The Galician Language: What Visitors Should Know
Galicia has its own language.
Not a dialect. Not an accent. A language with its own grammar, history, literature, and living presence in everyday life.
For visitors, Galician is not something you need to master — but understanding what it is, where you’ll hear it, and what it represents adds real depth to traveling through the region. It explains street signs, conversations you overhear in cafés, and much of Galicia’s cultural identity.
What Is Galician?
Galician (galego) is a Romance language spoken primarily in Galicia, in northwestern Spain.
It developed from medieval Galician-Portuguese, the language once used across much of the Atlantic coast of the Iberian Peninsula. Over time, Galician and Portuguese evolved separately, but they remain closely related — close enough that speakers can often understand each other in writing, and partially in speech.
Today, Galician is:
- Co-official with Spanish in Galicia
- Used in schools, media, administration, and public life
- Spoken daily by a large portion of the population
It is not a rural relic or a symbolic language kept alive for tradition. It is very much alive.
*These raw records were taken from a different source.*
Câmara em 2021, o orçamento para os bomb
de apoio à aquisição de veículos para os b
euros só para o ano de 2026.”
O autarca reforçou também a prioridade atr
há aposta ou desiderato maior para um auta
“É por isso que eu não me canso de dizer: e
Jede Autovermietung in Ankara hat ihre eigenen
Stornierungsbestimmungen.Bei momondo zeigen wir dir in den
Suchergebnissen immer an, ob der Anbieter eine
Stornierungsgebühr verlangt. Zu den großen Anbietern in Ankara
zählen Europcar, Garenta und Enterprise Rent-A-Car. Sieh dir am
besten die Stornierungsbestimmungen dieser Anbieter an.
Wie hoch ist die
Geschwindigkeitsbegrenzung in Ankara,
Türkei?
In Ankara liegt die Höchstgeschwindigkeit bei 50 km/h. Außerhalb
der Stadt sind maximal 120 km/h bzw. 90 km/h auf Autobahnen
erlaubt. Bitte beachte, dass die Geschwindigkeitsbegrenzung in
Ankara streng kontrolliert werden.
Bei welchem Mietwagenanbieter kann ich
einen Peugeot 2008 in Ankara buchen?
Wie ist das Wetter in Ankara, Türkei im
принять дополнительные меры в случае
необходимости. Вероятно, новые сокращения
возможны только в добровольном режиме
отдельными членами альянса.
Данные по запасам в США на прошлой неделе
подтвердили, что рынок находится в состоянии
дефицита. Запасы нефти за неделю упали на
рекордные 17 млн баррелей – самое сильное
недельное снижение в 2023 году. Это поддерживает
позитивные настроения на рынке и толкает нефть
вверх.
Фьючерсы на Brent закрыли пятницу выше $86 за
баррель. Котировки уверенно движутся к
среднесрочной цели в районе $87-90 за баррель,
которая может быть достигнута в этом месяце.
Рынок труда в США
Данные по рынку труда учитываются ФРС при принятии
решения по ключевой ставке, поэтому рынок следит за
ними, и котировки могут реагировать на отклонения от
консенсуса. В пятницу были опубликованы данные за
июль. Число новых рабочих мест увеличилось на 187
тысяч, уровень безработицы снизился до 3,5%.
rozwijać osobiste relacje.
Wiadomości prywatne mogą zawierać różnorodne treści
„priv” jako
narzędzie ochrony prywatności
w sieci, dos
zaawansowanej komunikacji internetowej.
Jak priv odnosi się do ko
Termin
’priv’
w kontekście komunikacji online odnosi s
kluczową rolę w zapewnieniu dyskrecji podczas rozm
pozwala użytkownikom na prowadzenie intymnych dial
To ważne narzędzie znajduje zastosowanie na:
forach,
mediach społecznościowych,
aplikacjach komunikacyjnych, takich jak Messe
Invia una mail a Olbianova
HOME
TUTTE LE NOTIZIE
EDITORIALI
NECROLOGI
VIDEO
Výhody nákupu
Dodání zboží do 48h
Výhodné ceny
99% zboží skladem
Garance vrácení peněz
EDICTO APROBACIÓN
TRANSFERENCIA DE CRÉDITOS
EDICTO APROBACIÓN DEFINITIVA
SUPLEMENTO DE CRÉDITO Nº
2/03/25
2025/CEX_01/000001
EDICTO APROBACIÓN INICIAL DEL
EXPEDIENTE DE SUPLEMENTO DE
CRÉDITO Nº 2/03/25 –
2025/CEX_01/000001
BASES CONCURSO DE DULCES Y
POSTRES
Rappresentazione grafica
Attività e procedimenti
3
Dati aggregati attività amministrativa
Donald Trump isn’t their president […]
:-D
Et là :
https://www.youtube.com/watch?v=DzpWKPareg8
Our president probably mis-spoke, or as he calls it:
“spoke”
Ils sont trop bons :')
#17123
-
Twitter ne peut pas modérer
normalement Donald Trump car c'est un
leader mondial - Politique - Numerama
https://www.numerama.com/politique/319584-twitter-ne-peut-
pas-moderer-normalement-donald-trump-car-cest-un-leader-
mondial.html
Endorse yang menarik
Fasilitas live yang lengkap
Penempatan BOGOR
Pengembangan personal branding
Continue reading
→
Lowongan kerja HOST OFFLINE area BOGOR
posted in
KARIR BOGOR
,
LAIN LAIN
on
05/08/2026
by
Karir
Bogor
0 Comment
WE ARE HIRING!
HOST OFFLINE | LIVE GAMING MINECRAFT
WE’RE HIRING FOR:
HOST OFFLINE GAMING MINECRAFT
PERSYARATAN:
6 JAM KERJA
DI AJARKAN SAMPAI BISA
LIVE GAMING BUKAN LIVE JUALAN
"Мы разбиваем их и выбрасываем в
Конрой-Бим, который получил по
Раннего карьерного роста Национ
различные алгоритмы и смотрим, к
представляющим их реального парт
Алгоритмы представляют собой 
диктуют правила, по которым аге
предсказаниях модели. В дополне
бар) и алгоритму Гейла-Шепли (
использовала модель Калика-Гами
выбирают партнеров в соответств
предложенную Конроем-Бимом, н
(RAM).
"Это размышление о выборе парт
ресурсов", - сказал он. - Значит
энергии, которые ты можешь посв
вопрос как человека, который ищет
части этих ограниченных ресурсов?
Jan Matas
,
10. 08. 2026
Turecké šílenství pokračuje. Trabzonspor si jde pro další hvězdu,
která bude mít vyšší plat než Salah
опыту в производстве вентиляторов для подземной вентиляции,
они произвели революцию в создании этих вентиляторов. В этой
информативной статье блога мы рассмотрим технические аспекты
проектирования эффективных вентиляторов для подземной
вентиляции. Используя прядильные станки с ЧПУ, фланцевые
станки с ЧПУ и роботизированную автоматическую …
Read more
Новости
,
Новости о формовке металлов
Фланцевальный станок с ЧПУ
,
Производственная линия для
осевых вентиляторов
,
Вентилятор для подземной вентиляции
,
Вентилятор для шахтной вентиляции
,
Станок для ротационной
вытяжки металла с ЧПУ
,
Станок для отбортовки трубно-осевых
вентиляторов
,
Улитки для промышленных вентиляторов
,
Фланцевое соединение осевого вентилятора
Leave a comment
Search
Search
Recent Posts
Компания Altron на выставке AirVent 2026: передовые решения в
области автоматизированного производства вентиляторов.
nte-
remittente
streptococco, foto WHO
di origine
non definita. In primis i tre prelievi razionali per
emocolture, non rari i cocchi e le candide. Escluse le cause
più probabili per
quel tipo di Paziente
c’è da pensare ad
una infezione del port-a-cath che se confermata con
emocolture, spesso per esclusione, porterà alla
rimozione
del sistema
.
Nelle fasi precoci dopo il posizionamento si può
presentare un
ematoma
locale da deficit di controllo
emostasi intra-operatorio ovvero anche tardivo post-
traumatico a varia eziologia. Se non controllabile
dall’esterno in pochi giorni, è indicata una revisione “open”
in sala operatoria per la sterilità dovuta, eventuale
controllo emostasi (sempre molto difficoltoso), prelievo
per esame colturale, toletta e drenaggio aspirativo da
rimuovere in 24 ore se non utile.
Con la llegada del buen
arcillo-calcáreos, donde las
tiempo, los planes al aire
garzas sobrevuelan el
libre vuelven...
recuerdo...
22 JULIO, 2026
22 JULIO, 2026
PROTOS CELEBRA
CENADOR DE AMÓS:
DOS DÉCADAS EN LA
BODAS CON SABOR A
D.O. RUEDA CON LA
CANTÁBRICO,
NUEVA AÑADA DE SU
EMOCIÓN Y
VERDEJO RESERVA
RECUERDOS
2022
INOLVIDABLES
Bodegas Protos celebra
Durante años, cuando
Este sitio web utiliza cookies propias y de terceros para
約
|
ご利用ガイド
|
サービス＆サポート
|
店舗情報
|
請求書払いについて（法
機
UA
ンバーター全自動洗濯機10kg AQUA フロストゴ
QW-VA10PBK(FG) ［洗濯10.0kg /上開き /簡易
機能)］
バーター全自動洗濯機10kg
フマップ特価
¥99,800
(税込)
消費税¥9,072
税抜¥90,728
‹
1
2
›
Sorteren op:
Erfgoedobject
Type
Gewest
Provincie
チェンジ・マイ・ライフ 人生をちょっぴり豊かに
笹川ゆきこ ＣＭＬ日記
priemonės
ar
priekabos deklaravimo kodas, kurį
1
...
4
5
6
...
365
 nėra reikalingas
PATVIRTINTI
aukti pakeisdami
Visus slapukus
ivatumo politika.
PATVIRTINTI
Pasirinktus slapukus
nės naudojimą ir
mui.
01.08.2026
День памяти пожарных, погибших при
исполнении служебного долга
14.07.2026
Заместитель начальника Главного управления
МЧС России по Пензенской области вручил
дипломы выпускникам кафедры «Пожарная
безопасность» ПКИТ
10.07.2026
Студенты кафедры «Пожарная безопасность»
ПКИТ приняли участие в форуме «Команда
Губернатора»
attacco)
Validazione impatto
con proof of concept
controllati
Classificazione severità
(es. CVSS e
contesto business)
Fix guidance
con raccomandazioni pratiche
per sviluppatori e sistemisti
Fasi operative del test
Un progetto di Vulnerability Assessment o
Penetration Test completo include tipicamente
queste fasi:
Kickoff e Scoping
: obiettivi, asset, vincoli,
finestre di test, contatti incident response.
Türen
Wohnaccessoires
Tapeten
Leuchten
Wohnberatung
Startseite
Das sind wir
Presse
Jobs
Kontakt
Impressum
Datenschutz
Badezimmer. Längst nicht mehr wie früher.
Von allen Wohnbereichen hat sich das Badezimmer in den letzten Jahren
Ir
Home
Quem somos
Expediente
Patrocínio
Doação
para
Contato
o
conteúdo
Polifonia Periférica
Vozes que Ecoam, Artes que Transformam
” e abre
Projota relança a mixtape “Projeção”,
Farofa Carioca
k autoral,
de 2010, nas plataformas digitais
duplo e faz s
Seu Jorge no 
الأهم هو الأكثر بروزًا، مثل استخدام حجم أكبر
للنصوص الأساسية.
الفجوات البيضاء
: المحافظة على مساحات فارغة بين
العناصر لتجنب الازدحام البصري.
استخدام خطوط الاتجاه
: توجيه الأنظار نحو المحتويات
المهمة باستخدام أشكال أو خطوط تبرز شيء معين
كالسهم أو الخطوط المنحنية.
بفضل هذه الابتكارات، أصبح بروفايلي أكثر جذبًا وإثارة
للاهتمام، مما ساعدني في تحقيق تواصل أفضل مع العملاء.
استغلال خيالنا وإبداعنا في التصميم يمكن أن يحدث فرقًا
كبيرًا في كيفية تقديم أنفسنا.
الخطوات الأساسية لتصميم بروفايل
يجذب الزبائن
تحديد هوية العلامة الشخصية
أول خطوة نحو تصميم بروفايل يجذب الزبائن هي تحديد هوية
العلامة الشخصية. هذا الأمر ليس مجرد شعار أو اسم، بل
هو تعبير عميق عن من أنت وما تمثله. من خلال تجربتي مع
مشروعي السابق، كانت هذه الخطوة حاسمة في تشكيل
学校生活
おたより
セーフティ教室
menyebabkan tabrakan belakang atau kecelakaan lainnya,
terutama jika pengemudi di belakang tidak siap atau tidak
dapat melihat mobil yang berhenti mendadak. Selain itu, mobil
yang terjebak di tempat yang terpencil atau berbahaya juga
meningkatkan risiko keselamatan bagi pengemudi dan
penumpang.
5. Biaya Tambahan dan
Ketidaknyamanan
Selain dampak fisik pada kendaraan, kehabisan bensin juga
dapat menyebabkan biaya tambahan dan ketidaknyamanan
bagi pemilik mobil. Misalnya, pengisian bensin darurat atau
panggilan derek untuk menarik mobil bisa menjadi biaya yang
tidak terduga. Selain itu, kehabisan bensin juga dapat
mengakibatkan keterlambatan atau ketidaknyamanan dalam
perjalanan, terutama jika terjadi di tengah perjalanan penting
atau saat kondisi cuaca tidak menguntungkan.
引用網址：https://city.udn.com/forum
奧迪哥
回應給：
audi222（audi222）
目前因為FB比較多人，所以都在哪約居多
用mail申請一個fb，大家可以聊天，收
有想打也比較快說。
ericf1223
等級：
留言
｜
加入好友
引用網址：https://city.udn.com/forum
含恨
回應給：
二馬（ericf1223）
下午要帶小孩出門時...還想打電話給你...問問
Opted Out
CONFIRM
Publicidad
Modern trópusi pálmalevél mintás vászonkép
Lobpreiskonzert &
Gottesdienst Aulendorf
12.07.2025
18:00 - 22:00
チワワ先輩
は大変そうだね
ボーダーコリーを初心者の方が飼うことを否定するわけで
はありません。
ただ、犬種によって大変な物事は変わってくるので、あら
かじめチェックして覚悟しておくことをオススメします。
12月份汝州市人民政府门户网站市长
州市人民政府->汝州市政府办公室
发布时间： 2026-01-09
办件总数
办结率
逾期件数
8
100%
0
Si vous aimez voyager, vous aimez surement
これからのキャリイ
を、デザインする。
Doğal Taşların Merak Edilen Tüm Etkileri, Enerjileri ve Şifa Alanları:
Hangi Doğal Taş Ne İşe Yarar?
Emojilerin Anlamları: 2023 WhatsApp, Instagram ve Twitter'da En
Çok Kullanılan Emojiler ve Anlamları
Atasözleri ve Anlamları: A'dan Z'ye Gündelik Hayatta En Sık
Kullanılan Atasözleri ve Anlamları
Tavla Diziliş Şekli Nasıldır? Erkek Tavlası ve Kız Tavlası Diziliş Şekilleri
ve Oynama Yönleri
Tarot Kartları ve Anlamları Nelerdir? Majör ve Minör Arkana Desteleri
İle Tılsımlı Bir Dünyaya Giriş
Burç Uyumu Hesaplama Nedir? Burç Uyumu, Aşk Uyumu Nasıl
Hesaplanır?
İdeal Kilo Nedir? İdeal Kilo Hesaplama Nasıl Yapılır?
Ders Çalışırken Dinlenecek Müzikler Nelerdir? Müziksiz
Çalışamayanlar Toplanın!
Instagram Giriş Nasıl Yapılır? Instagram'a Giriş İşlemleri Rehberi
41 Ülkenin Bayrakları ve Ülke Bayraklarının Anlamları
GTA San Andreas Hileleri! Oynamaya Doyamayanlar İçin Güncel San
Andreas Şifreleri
Galician vs Spanish: What You’ll Notice as a Visitor

Most people in Galicia are bilingual. They switch comfortably between Galician and Spanish depending on context, habit, or personal preference.
As a visitor, you’ll notice Galician most often in:
- Street signs and place names
- Public announcements
- Local media
- Casual conversations, especially among locals
Spanish is universally understood, and you can travel through Galicia without speaking a word of Galician. But hearing it — and recognizing it — is part of understanding where you are.
Galician often looks familiar to Spanish speakers, but sounds softer and more melodic, with strong Atlantic influences and a rhythm closer to Portuguese.
Where You’re Most Likely to Hear Galician
Usage varies by place and generation.
You’ll hear more Galician:
- In smaller towns and villages
- In rural areas
- Among older generations
- In informal, everyday settings
You’ll hear more Spanish:
- In larger cities
- In formal or professional contexts
- In tourist-facing interactions
That said, even in cities like A Coruña, Santiago, or Vigo, Galician is part of the soundscape. It’s not unusual to hear one person speak Galician and the other reply in Spanish — with no friction at all.
What Galician Represents (Beyond Language)

Galician is deeply tied to regional identity.
For many locals, speaking Galician is:
- a connection to place
- a marker of cultural continuity
- a quiet statement of belonging
Its use declined during parts of the 20th century, particularly under political pressure, but has since seen a strong revival through education and public policy.
Today, Galician is not about exclusion or nationalism. It’s about preserving something local in a globalized world.
A Few Galician Words You’ll See and Hear
You don’t need to memorize these — but recognizing them helps orient you.
- Boas – Hello / Hi
- Grazas – Thank you
- Bos días – Good morning
- Boas noites – Good evening / Good night
- A rúa – The street
- O mar – The sea
- A choiva – The rain
You’ll notice articles like o, a, os, as instead of Spanish el, la, los, las — one of the easiest visual cues that you’re reading Galician.
Should Visitors Try to Speak Galician?
There is no expectation that you do.
But even a simple “grazas” instead of gracias is often met with a smile. Not because it’s impressive, but because it shows awareness.
More importantly, recognizing Galician — knowing that it exists, that it’s intentional, that it’s meaningful — already puts you closer to understanding the place you’re visiting.
Galician Today: Alive, but Under Pressure
Galician is very much a living language — but it is also under pressure.
While most people in Galicia understand Galician, fewer people speak it as their primary language, especially among younger generations and in urban areas. Spanish increasingly dominates daily life, media consumption, and informal communication, even among people who grew up bilingual.
This shift doesn’t mean Galician is disappearing overnight. It does mean that its role is changing.
In many families, Galician is no longer the default language passed down at home. In cities, it can be heard less often in casual conversation than it was a generation ago. The result is a language that remains present in public life — schools, signage, institutions — while gradually losing ground as a first language in everyday use.
At the same time, there are strong efforts to maintain it:
- Galician is taught throughout the school system
- It is used in public administration and regional media
- Writers, musicians, and cultural institutions continue to create in Galician
So the reality is layered: Galician is not a relic, but it is not fully secure either.
Understanding that tension helps explain why the language matters so deeply to many people here — and why its presence in daily life carries cultural weight beyond simple communication.
A Final Thought
You don’t need Galician to travel in Galicia.
But knowing that it exists — and understanding the space it occupies today, between continuity and change — alters how you experience the region.
Languages carry memory.
Galician carries Galicia — even as it adapts to a quieter, more fragile place in everyday life.